The resolution was meaningless in the sense that on Wednesday UCLA issued a statement that it will not adhere to the resolution nor will the Board of Regents of the entire university of California. But it was not meaningless in another important way.

What was sad was the total lack of support for Israel during the council meeting.

From the Jewish Journal:

And prompted by a new strategy enacted by some of UCLA’s Jewish student groups, including Hillel at UCLA, Bruins for Israel and J-Street U, supporters of Israel effectively boycotted the hearing in an attempt to discredit and delegitimize UCLA’s strengthening pro-BDS movement. Only about 10 student representatives and members from those three organizations sat together during the hearing. While none of them participated in the public comment period that would have given the floor to dozens of divestment opponents in two-minute intervals, four of them made their case against divestment to the student government during a scripted 15-minute speech.

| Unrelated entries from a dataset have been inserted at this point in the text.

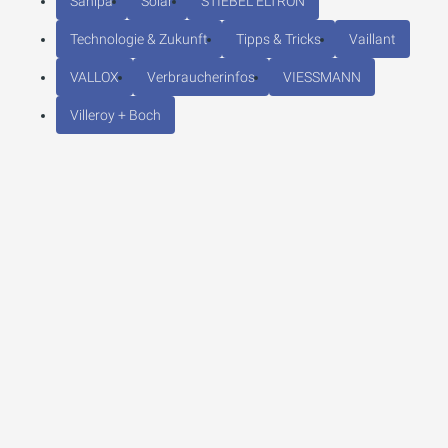
Sanipa
Solar
STIEBEL ELTRON
Technologie & Zukunft
Tipps & Tricks
Vaillant
VALLOX
Verbraucherinfos
VIESSMANN
Villeroy + Boch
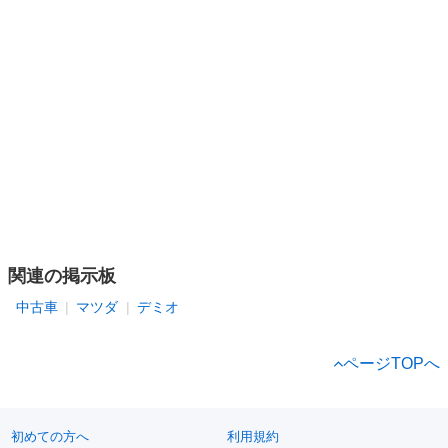
関連の掲示板
中古車
マツダ
デミオ
ページTOPへ
初めての方へ
利用規約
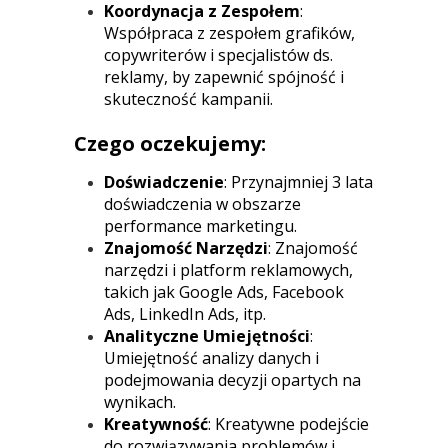
Koordynacja z Zespołem
:
Współpraca z zespołem grafików,
copywriterów i specjalistów ds.
reklamy, by zapewnić spójność i
skuteczność kampanii.
Czego oczekujemy:
Doświadczenie
: Przynajmniej 3 lata
doświadczenia w obszarze
performance marketingu.
Znajomość Narzędzi
: Znajomość
narzędzi i platform reklamowych,
takich jak Google Ads, Facebook
Ads, LinkedIn Ads, itp.
Analityczne Umiejętności
:
Umiejętność analizy danych i
podejmowania decyzji opartych na
wynikach.
Kreatywność
: Kreatywne podejście
do rozwiązywania problemów i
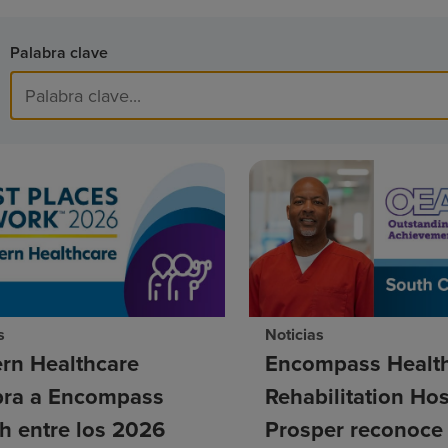
Palabra clave
s
Noticias
rn Healthcare
Encompass Healt
ra a Encompass
Rehabilitation Hos
h entre los 2026
Prosper reconoce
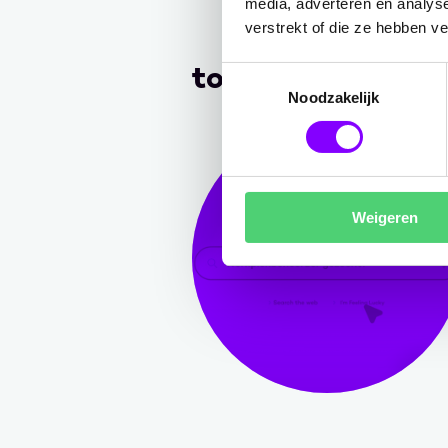
media, adverteren en analys
verstrekt of die ze hebben v
topics
Toestemmingsselectie
Noodzakelijk
Weigeren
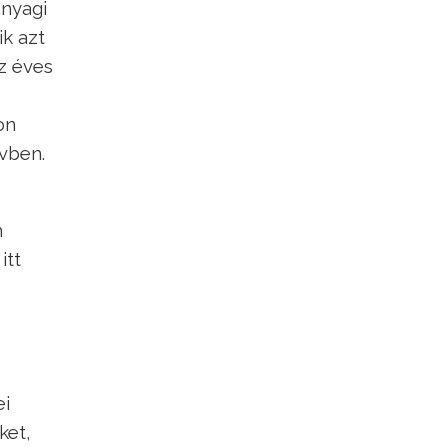
anyagi
ik azt
z éves
on
évben.
n
itt
ei
ket,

“We are not going to have our community sit through however long a session of bullying and hate speech,” said Tammy Rubin in an interview before the hearing began. Rubin is the president emeritus of Hillel at UCLA. She said that unlike last year, Hillel at UCLA, Bruins for Israel and J-Street U will now use the time not spent on opposing symbolic divestment resolutions to “reinvest in our community.”

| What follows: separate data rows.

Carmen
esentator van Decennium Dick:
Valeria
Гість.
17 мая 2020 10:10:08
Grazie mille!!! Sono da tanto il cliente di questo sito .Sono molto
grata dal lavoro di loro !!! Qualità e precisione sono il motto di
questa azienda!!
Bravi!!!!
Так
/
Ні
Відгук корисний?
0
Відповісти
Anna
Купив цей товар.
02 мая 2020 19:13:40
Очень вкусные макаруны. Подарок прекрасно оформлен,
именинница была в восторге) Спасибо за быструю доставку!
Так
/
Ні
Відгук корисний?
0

So the new strategy of UCLA Jewish groups, a strategy that is at the heart of the J Street movement, is to do nothing.

Well, not quite.

The new strategy is to be positive and sing kumbaya with those who want to destroy us. As Gil Bar-Or, president of UCLA J Street U said:

“We are trying to present an approach that’s creating positive things for both people that are involved in the conflict and not alienating anybody. In order to promote one community’s interests you do not have to trample on the other community’s interests.”

In other words, embrace the Palestinians even as they delegitimize Israel. 

Avoid conflict and hope for peace. And above all, don’t expose yourself to anything that might hurt your feelings.

As Natalie Charney, the student president of UCLA Hillel said:  “We didn’t subject Jewish students, pro-Israel students, to the hate . . .” 

And Omer Hit, vice president of Bruins for Israel (and one of the 10 Jewish students who attended the meeting but said nothing during public comment) chimed in: 

“I am thankful that we did not have to bring our entire community to sit through that. That would’ve been heartbreaking. Look at it now—it’s already heartbreaking for [those] that came.”

How pathetic.

If this is the future of Israel support at American universities, the battle is already over and the BDSers have won.